Çeşitli sivil toplum kuruluşlarının kadına karşı erkek şiddetini önlemek için yaptıkları kampanyalarda da aynı çaresizlik duygusuyla karşılaşıyorum.
Kimisi yüzü gözü bir erkek tarafından dağıtılmış kadın fotoğraflarıyla akıl sıra merhamet duygusu uyandırmaya çalışıyor; kimisi hayvanlar dünyasından örnekler getirerek "hayvanlardan betersiniz" demeye getiriyor.
Sonuçta ne oluyor?
Dostlar alışverişte görmüş oluyor.
***
Çünkü olay bu değil.
Çünkü öğüt vermekle olmuyor.
Çünkü "
toplumun aynası"nda kendilerine hiç toz
kondurmayan, sorsan "
pek insan, pek erdemli, pek merhametli"
erkekler konu
kadın (hele sahibi
olduklarını düşündükleri kadınlar)
olduğunda bambaşka ölçülerle
hareket ediyor.
O yüzden de filmlerle, sergilerle, afişlerle erkekleri "ne yapıyorum ben?" diye pişmanlığa kapılıp kendilerine çeki düzen vereceklerini sanmak
saflıktan öteye gitmiyor.
En kestirme yoldan şunu söylemek isterim: Bütün veçheleriyle
şiddeti kışkırtan bir gündelik hayat düzenini sarsamıyorsan,
hakikatte yıkık ve yıkıcı erkeklerin bunun acısını kadınlardan (esasen zayıflardan) çıkartmasını da önleyemezsin.
***
Kadına karşı şiddetin "
gelişmiş toplum/ gelişmemiş toplum" diye bir ayrımı yok.
Daha iki gün önce
Macron kadına karşı şiddeti "
Fransa'nın büyük utancı" olarak lanetledi. Nasıl böyle ifade etmesin! O ülkede
her üç günde bir kadın kocası ya da sevgilisi tarafından öldürülüyor.

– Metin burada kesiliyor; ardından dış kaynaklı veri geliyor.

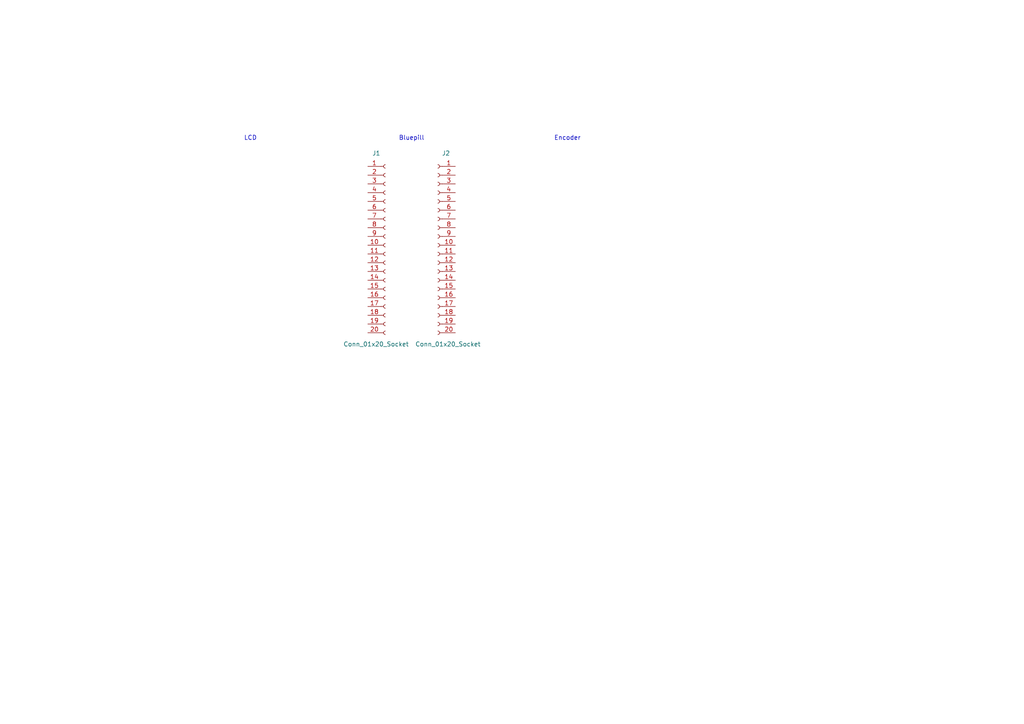
<source format=kicad_sch>
(kicad_sch
	(version 20250114)
	(generator "eeschema")
	(generator_version "9.0")
	(uuid "be45e5a0-0f0e-479c-8167-8cf4b593be87")
	(paper "A4")
	
	(text "Encoder"
		(exclude_from_sim no)
		(at 164.592 40.132 0)
		(effects
			(font
				(size 1.27 1.27)
			)
		)
		(uuid "b2a71a1d-22b4-418c-8698-c1b1c5cb7d45")
	)
	(text "Bluepill"
		(exclude_from_sim no)
		(at 119.38 40.132 0)
		(effects
			(font
				(size 1.27 1.27)
			)
		)
		(uuid "c356c5d6-c0d9-4e5d-ab70-bb461d1d99be")
	)
	(text "LCD"
		(exclude_from_sim no)
		(at 72.644 40.132 0)
		(effects
			(font
				(size 1.27 1.27)
			)
		)
		(uuid "fc2377c7-cf4b-4e0c-af8c-e5f552ba28a7")
	)
	(symbol
		(lib_id "Connector:Conn_01x20_Socket")
		(at 111.76 71.12 0)
		(unit 1)
		(exclude_from_sim no)
		(in_bom yes)
		(on_board yes)
		(dnp no)
		(uuid "0f0f9655-9f4e-4b68-8470-4db241712b65")
		(property "Reference" "J1"
			(at 107.95 44.45 0)
			(effects
				(font
					(size 1.27 1.27)
				)
				(justify left)
			)
		)
		(property "Value" "Conn_01x20_Socket"
			(at 99.568 99.822 0)
			(effects
				(font
					(size 1.27 1.27)
				)
				(justify left)
			)
		)
		(property "Footprint" ""
			(at 111.76 71.12 0)
			(effects
				(font
					(size 1.27 1.27)
				)
				(hide yes)
			)
		)
		(property "Datasheet" "~"
			(at 111.76 71.12 0)
			(effects
				(font
					(size 1.27 1.27)
				)
				(hide yes)
			)
		)
		(property "Description" "Generic connector, single row, 01x20, script generated"
			(at 111.76 71.12 0)
			(effects
				(font
					(size 1.27 1.27)
				)
				(hide yes)
			)
		)
		(pin "17"
			(uuid "6831baaf-3cdc-490d-ac8a-687310d1da96")
		)
		(pin "3"
			(uuid "b6a8bffa-c49e-46e6-a5b3-15a4b7326998")
		)
		(pin "12"
			(uuid "8951338a-96b4-4f6a-a664-4b247067770e")
		)
		(pin "13"
			(uuid "a0a4a856-9d59-48eb-bf46-01df9f4757b6")
		)
		(pin "18"
			(uuid "bc7131c5-65b6-4cde-9b94-b793f2ea9d8f")
		)
		(pin "9"
			(uuid "70096bae-2d3e-492e-b1a5-4b5bc5735943")
		)
		(pin "1"
			(uuid "b6d1490b-4de0-4c47-9457-42313da5616f")
		)
		(pin "5"
			(uuid "eabb8acd-c418-4a21-8aae-fe528c7dd4d1")
		)
		(pin "7"
			(uuid "74137ec7-7890-4bd5-9c49-a75a0f0b2e84")
		)
		(pin "6"
			(uuid "b6a2a155-dec9-4f82-b9a9-0aff8105ecf6")
		)
		(pin "19"
			(uuid "63ad3cc7-6445-4b0d-ae91-c455e1d8bd3f")
		)
		(pin "16"
			(uuid "a51f6f39-9d0b-406a-a30a-6310da6f4f04")
		)
		(pin "4"
			(uuid "09965e1e-f819-4afa-a7a3-e6965d51a74d")
		)
		(pin "20"
			(uuid "3e6613b6-9ea6-4bae-98e5-1bc49be03583")
		)
		(pin "15"
			(uuid "311f6b75-14f0-4eae-8831-a44d262b4318")
		)
		(pin "2"
			(uuid "ac0fc38c-1462-4eb6-8a67-937c6ef74927")
		)
		(pin "14"
			(uuid "263f2420-e2e9-41a3-b92c-6f009583cf68")
		)
		(pin "10"
			(uuid "bbdea15a-3a90-4669-9f39-ad45818ea983")
		)
		(pin "11"
			(uuid "b3b8fa67-821e-444b-b09c-891d7d85e388")
		)
		(pin "8"
			(uuid "33b6f98e-19b7-4f0d-977e-1dd42731f888")
		)
		(instances
			(project ""
				(path "/be45e5a0-0f0e-479c-8167-8cf4b593be87"
					(reference "J1")
					(unit 1)
				)
			)
		)
	)
	(symbol
		(lib_id "Connector:Conn_01x20_Socket")
		(at 127 71.12 0)
		(mirror y)
		(unit 1)
		(exclude_from_sim no)
		(in_bom yes)
		(on_board yes)
		(dnp no)
		(uuid "484c0835-1372-4892-8f37-ea756175fe6f")
		(property "Reference" "J2"
			(at 130.556 44.45 0)
			(effects
				(font
					(size 1.27 1.27)
				)
				(justify left)
			)
		)
		(property "Value" "Conn_01x20_Socket"
			(at 139.446 99.822 0)
			(effects
				(font
					(size 1.27 1.27)
				)
				(justify left)
			)
		)
		(property "Footprint" ""
			(at 127 71.12 0)
			(effects
				(font
					(size 1.27 1.27)
				)
				(hide yes)
			)
		)
		(property "Datasheet" "~"
			(at 127 71.12 0)
			(effects
				(font
					(size 1.27 1.27)
				)
				(hide yes)
			)
		)
		(property "Description" "Generic connector, single row, 01x20, script generated"
			(at 127 71.12 0)
			(effects
				(font
					(size 1.27 1.27)
				)
				(hide yes)
			)
		)
		(pin "17"
			(uuid "6831baaf-3cdc-490d-ac8a-687310d1da96")
		)
		(pin "3"
			(uuid "b6a8bffa-c49e-46e6-a5b3-15a4b7326998")
		)
		(pin "12"
			(uuid "8951338a-96b4-4f6a-a664-4b247067770e")
		)
		(pin "13"
			(uuid "a0a4a856-9d59-48eb-bf46-01df9f4757b6")
		)
		(pin "18"
			(uuid "bc7131c5-65b6-4cde-9b94-b793f2ea9d8f")
		)
		(pin "9"
			(uuid "70096bae-2d3e-492e-b1a5-4b5bc5735943")
		)
		(pin "1"
			(uuid "b6d1490b-4de0-4c47-9457-42313da5616f")
		)
		(pin "5"
			(uuid "eabb8acd-c418-4a21-8aae-fe528c7dd4d1")
		)
		(pin "7"
			(uuid "74137ec7-7890-4bd5-9c49-a75a0f0b2e84")
		)
		(pin "6"
			(uuid "b6a2a155-dec9-4f82-b9a9-0aff8105ecf6")
		)
		(pin "19"
			(uuid "63ad3cc7-6445-4b0d-ae91-c455e1d8bd3f")
		)
		(pin "16"
			(uuid "a51f6f39-9d0b-406a-a30a-6310da6f4f04")
		)
		(pin "4"
			(uuid "09965e1e-f819-4afa-a7a3-e6965d51a74d")
		)
		(pin "20"
			(uuid "3e6613b6-9ea6-4bae-98e5-1bc49be03583")
		)
		(pin "15"
			(uuid "311f6b75-14f0-4eae-8831-a44d262b4318")
		)
		(pin "2"
			(uuid "ac0fc38c-1462-4eb6-8a67-937c6ef74927")
		)
		(pin "14"
			(uuid "263f2420-e2e9-41a3-b92c-6f009583cf68")
		)
		(pin "10"
			(uuid "bbdea15a-3a90-4669-9f39-ad45818ea983")
		)
		(pin "11"
			(uuid "b3b8fa67-821e-444b-b09c-891d7d85e388")
		)
		(pin "8"
			(uuid "33b6f98e-19b7-4f0d-977e-1dd42731f888")
		)
		(instances
			(project ""
				(path "/be45e5a0-0f0e-479c-8167-8cf4b593be87"
					(reference "J2")
					(unit 1)
				)
			)
		)
	)
	(sheet_instances
		(path "/"
			(page "1")
		)
	)
	(embedded_fonts no)
)

</source>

Tabii bizdeki iflah olmaz biçimde "
ecnebi" kafalara gel de bunu anlat!
İskandinav kasabalarında her iki haneden birinde kadınların dövülmesini dahi bir gerilim romanı fantezisi sanıyorlar.
Oysa soru şu: Neden onca patırtıya, onca "
bilinçlendirme" çabasına, onca
hukuksal iyileştirmeye rağmen günümüzde hiçbir toplum bu noktada bir
ilerleme kaydedemiyor?
Buradan başlarsak, belki bir çıkış yolu buluruz.
Yoksa ne muhafazakâr ketumlukla yol alabiliriz, ne de eski kuşak feminist eşitlikçi perspektiflerle...
İki adım ileri gidilmediği ortada zaten.